Теперь он хотел поскорей избавиться от матроса. Он сказал как бы примирительно:
— Значит, члены экипажа уверены, что фройляйн Эллена еще жива...
Альфред Тутайн несколько секунд молча торговался, не сводя взгляда с Густава. Потом нерешительно ответил:
— Так оно и есть.
И выскользнул за дверь.
Густав бросил ему вдогонку, через дверную щель:
— Хоть одно утешение!
* * *
Он приходил в отчаяние оттого, что ни одна точка зрения не одерживает в нем верх над другими. Слепая ревность матросов, их любовь к Эллене, желание навязать ему свою неуклюжую дружбу его только смущали. Мастер лжи, первоисточник сладострастных желаний, еще раньше набросил на корабль коварную сеть. И теперь — сверху — издевался над ними: всем им, дескать, придется покориться. Сопротивление бесполезно. Рыбы в сети извиваются, сгибают серебряные тела. Но им не избежать своей участи. Они-то сопротивляются до последней судороги, несмотря на присутствие жестокого наблюдателя или равнодушного рыбака, который только и ждет прекращения их напрасных усилий. Решимость этих приговоренных тварей беспримерна: надежда пересечь спасительную границу чуда — неизменная сожительница страха перед смертью.

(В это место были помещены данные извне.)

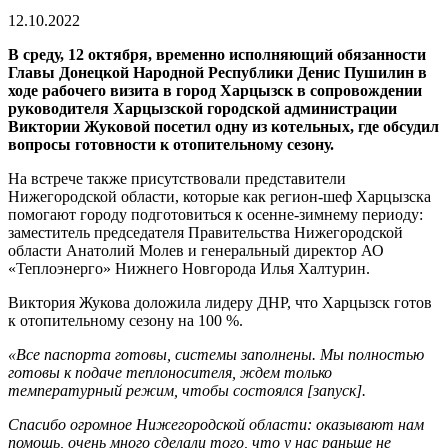
12.10.2022
В среду, 12 октября, временно исполняющий обязанности
Главы Донецкой Народной Республики Денис Пушилин в
ходе рабочего визита в город Харцызск в сопровождении
руководителя Харцызской городской администрации
Виктории Жуковой посетил одну из котельных, где обсудил
вопросы готовности к отопительному сезону.
На встрече также присутствовали представители
Нижегородской области, которые как регион-шеф Харцызска
помогают городу подготовиться к осенне-зимнему периоду:
заместитель председателя Правительства Нижегородской
области Анатолий Молев и генеральный директор АО
«Теплоэнерго» Нижнего Новгорода Илья Халтурин.
Виктория Жукова доложила лидеру ДНР, что Харцызск готов
к отопительному сезону на 100 %.
«Все паспорта готовы, системы заполнены. Мы полностью
готовы к подаче теплоносителя, ждем только
температурный режим, чтобы состоялся [запуск].
Спасибо огромное Нижегородской области: оказывают нам
помощь, очень много сделали того, что у нас раньше не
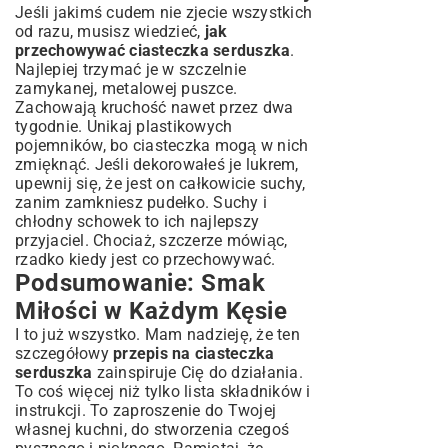
Jeśli jakimś cudem nie zjecie wszystkich
od razu, musisz wiedzieć,
jak
przechowywać ciasteczka serduszka
.
Najlepiej trzymać je w szczelnie
zamykanej, metalowej puszce.
Zachowają kruchość nawet przez dwa
tygodnie. Unikaj plastikowych
pojemników, bo ciasteczka mogą w nich
zmięknąć. Jeśli dekorowałeś je lukrem,
upewnij się, że jest on całkowicie suchy,
zanim zamkniesz pudełko. Suchy i
chłodny schowek to ich najlepszy
przyjaciel. Chociaż, szczerze mówiąc,
rzadko kiedy jest co przechowywać.
Podsumowanie: Smak
Miłości w Każdym Kęsie
I to już wszystko. Mam nadzieję, że ten
szczegółowy
przepis na ciasteczka
serduszka
zainspiruje Cię do działania.
To coś więcej niż tylko lista składników i
instrukcji. To zaproszenie do Twojej
własnej kuchni, do stworzenia czegoś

Вправе ли он, Густав, продолжить такое сравнение? Склонилась ли уже всемогущая тень существа, способного прозревать будущее, над несчастливым клубком человеческих тел, втиснутым в тесное пространство и гонимым волнами, — чтобы с обидным пафосом невозмутимости наслаждаться рыбалкой? Он, Густав, конечно, противопоставит такому положению вещей всю силу своей воли (как поступает и предназначенная в пищу стая проворных морских обитателей) — в этом жених Эллены не сомневался. Но одновременно, подкрепленная этой образной картиной или притчей, в голову ему пришла мысль, что недавно он охарактеризовал валю как Путь Скорби. Кто бы отважился усомниться в таком толковании, если бы вспомнил об обреченных на смерть рыбах? Где те знаки исключенности из общего правила, что могли бы означать надежду для него самого?

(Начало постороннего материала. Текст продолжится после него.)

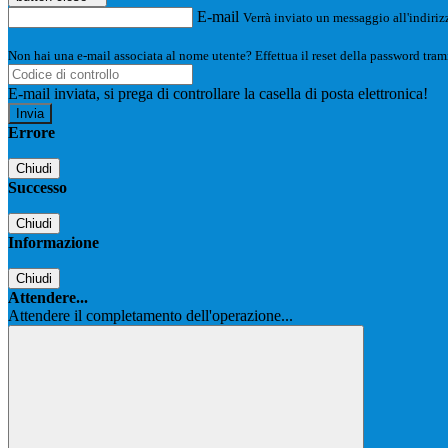
E-mail
Verrà inviato un messaggio all'indirizz
Non hai una e-mail associata al nome utente? Effettua il reset della password tram
E-mail inviata, si prega di controllare la casella di posta elettronica!
Errore
Chiudi
Successo
Chiudi
Informazione
Chiudi
Attendere...
Attendere il completamento dell'operazione...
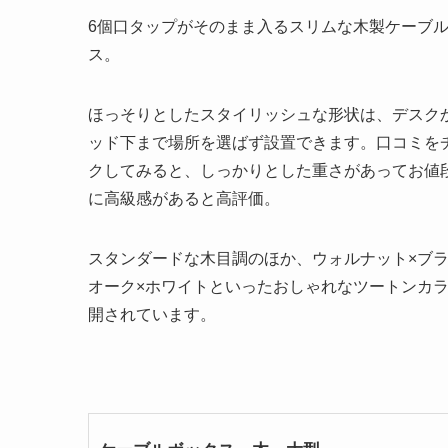
6個口タップがそのまま入るスリムな木製ケーブ
ス。
ほっそりとしたスタイリッシュな形状は、デスク
ッド下まで場所を選ばず設置できます。口コミを
クしてみると、しっかりとした重さがあってお値
に高級感があると高評価。
スタンダードな木目調のほか、ウォルナット×ブ
オーク×ホワイトといったおしゃれなツートンカ
開されています。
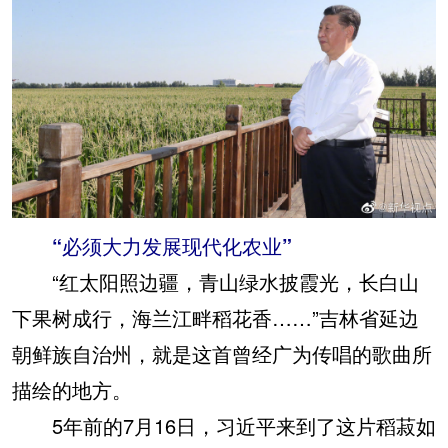
“必须大力发展现代化农业”
“红太阳照边疆，青山绿水披霞光，长白山
下果树成行，海兰江畔稻花香……”吉林省延边
朝鲜族自治州，就是这首曾经广为传唱的歌曲所
描绘的地方。
5年前的7月16日，习近平来到了这片稻菽如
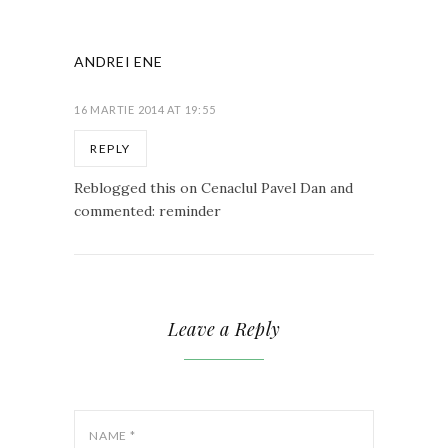
ANDREI ENE
16 MARTIE 2014 AT 19:55
REPLY
Reblogged this on Cenaclul Pavel Dan and
commented: reminder
Leave a Reply
NAME
*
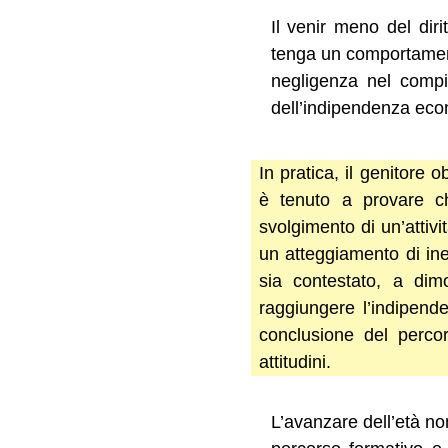
Il venir meno del diri
tenga un comportamento 
negligenza nel compim
dell’indipendenza eco
In pratica, il genitore 
è tenuto a provare ch
svolgimento di un’attiv
un atteggiamento di iner
sia contestato, a dimo
raggiungere l’indipend
conclusione del perco
attitudini.
L’avanzare dell’età non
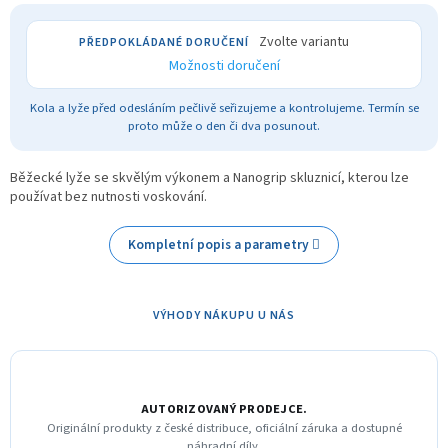
Zvolte variantu
Možnosti doručení
Kola a lyže před odesláním pečlivě seřizujeme a kontrolujeme. Termín se
proto může o den či dva posunout.
Běžecké lyže se skvělým výkonem a Nanogrip skluznicí, kterou lze
používat bez nutnosti voskování.
Kompletní popis a parametry
VÝHODY NÁKUPU U NÁS
AUTORIZOVANÝ PRODEJCE.
Originální produkty z české distribuce, oficiální záruka a dostupné
náhradní díly.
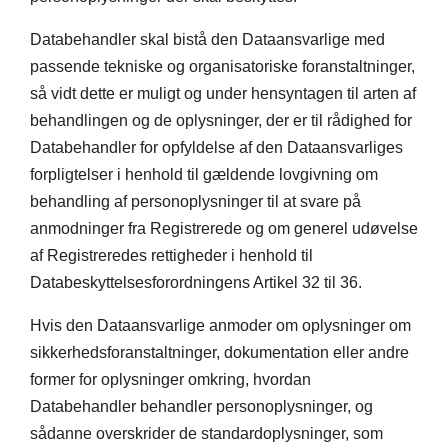
Databehandler skal bistå den Dataansvarlige med
passende tekniske og organisatoriske foranstaltninger,
så vidt dette er muligt og under hensyntagen til arten af
behandlingen og de oplysninger, der er til rådighed for
Databehandler for opfyldelse af den Dataansvarliges
forpligtelser i henhold til gældende lovgivning om
behandling af personoplysninger til at svare på
anmodninger fra Registrerede og om generel udøvelse
af Registreredes rettigheder i henhold til
Databeskyttelsesforordningens Artikel 32 til 36.
Hvis den Dataansvarlige anmoder om oplysninger om
sikkerhedsforanstaltninger, dokumentation eller andre
former for oplysninger omkring, hvordan
Databehandler behandler personoplysninger, og
sådanne overskrider de standardoplysninger, som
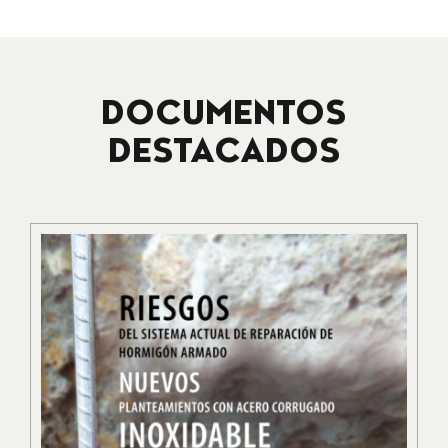
DOCUMENTOS
DESTACADOS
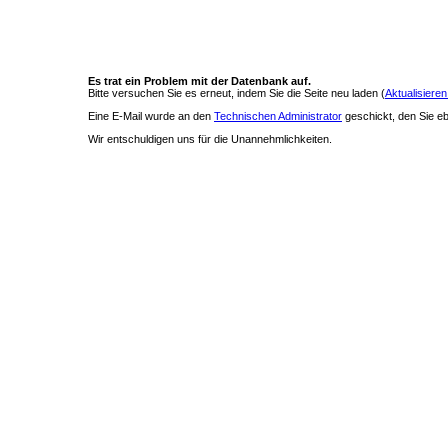
Es trat ein Problem mit der Datenbank auf.
Bitte versuchen Sie es erneut, indem Sie die Seite neu laden (
Aktualisieren
Eine E-Mail wurde an den
Technischen Administrator
geschickt, den Sie ebe
Wir entschuldigen uns für die Unannehmlichkeiten.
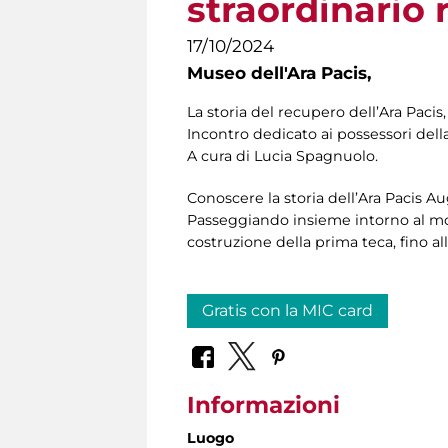
straordinario
17/10/2024
Museo dell'Ara Pacis,
La storia del recupero dell’Ara Pac
Incontro dedicato ai possessori dell
A cura di Lucia Spagnuolo.
Conoscere la storia dell’Ara Pacis Au
Passeggiando insieme intorno al mo
costruzione della prima teca, fino a
Gratis con la MIC card
Informazioni
Luogo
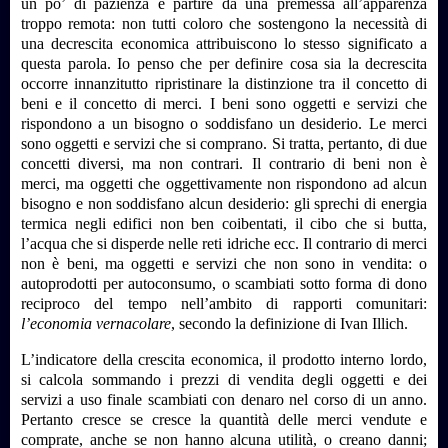
un po’ di pazienza e partire da una premessa all’apparenza
troppo remota: non tutti coloro che sostengono la necessità di
una decrescita economica attribuiscono lo stesso significato a
questa parola. Io penso che per definire cosa sia la decrescita
occorre innanzitutto ripristinare la distinzione tra il concetto di
beni e il concetto di merci. I beni sono oggetti e servizi che
rispondono a un bisogno o soddisfano un desiderio. Le merci
sono oggetti e servizi che si comprano. Si tratta, pertanto, di due
concetti diversi, ma non contrari. Il contrario di beni non è
merci, ma oggetti che oggettivamente non rispondono ad alcun
bisogno e non soddisfano alcun desiderio: gli sprechi di energia
termica negli edifici non ben coibentati, il cibo che si butta,
l’acqua che si disperde nelle reti idriche ecc. Il contrario di merci
non è beni, ma oggetti e servizi che non sono in vendita: o
autoprodotti per autoconsumo, o scambiati sotto forma di dono
reciproco del tempo nell’ambito di rapporti comunitari:
l’economia vernacolare
, secondo la definizione di Ivan Illich.
L’indicatore della crescita economica, il prodotto interno lordo,
si calcola sommando i prezzi di vendita degli oggetti e dei
servizi a uso finale scambiati con denaro nel corso di un anno.
Pertanto cresce se cresce la quantità delle merci vendute e
comprate, anche se non hanno alcuna utilità, o creano danni;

Совсем недавно, легкомысленно болтая с Альфредом Тутайном, он заговорил о переменчивых настроениях молоденькой девушки, которая, в своей простодушной опрометчивости, может нарочно спровоцировать всеобщую панику, чтобы добиться для себя какого-то преимущества. Следует ли сразу отбросить такой мотив для развязывания еще не завершившегося инцидента — только потому, что он, жених, считает характер Эллены уже сформировавшимся, отмеченным серьезностью, ценность которой на самом деле сомнительна? Разве не каждый человек, независимо от возраста, носит с собой игрушку, или тайные убеждения, или талисман, иметь который не стыдятся только дети? Разве не бывает у каждого приступов слабости, прорывов в довременную магическую страну, часов, которые лишают человека его самости — потому что им вдруг овладевает усталость и тогда ничто не кажется ему более важным, чем такая вот спрятанная игрушка? Эти кумиры: каштан, подобранный много лет назад, какой-то лоскут, исписанный клочок бумаги, медный стерженек, движение руки, от которого человек давно отвык... Кто-то возится с ничего не стоящими предметами, а окружающие, поскольку не могут его понять, предпочитают брезгливо от всего этого отстраниться. Разве сам Густав не впадал в такое же неоправданное высокомерие, когда говорил себе, что Эллена обладает теми-то и теми-то качествами, имеет тесно огражденное решеткой — или, во всяком случае, постоянное — внутреннее содержание, представляет для каждого простой предмет обозрения и потому, послушная чужому разуму, может действовать только в соответствии с распознаваемыми планами? Разве не следовало бы, напротив, молить, желать, чтобы в ней проснулось детское упрямство — то детское упрямство, никаких признаков коего Густав у нее прежде не обнаруживал? Оно сделало бы ее вдвойне достойной любви. Так какое-нибудь ущелье, отгороженное скальной стеной, внезапно меняет направление, и тогда вдруг перед тобой открывается вид на незнакомую местность...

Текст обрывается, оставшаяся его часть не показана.